[DESCRIPTION OF THE TASK]: Take every line in the entries that includes the word "için" and copy it.

____ RECORDS SHOWN

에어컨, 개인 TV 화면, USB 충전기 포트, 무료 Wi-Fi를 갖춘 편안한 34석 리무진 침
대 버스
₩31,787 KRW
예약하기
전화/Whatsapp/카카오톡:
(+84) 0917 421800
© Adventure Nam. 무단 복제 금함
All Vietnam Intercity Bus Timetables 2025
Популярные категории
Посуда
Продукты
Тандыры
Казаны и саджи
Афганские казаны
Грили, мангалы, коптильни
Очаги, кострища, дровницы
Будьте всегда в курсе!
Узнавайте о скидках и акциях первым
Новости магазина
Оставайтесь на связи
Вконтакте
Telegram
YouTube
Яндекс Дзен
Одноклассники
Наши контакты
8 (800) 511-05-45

________
____ RECORDS SHOWN

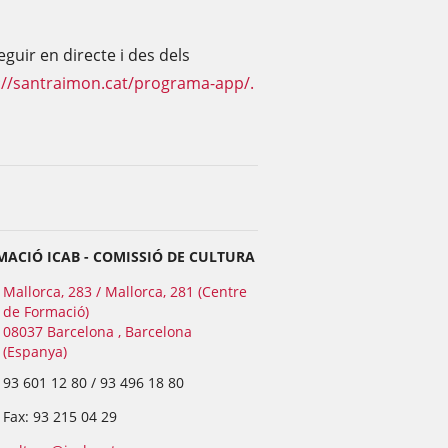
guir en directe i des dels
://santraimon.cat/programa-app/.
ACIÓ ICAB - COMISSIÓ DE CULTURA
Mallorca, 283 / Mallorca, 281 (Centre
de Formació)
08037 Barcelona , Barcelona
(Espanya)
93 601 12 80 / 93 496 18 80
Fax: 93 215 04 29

________
____ RECORDS SHOWN

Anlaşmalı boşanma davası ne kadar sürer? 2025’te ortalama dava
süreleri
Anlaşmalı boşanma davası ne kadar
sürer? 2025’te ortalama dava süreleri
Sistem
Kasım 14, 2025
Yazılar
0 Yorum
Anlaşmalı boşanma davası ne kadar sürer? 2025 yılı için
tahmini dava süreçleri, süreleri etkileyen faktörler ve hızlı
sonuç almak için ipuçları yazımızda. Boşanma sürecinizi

________

[RESPONSE AREA]:
Anlaşmalı boşanma davası ne kadar sürer? 2025 yılı için
sonuç almak için ipuçları yazımızda. Boşanma sürecinizi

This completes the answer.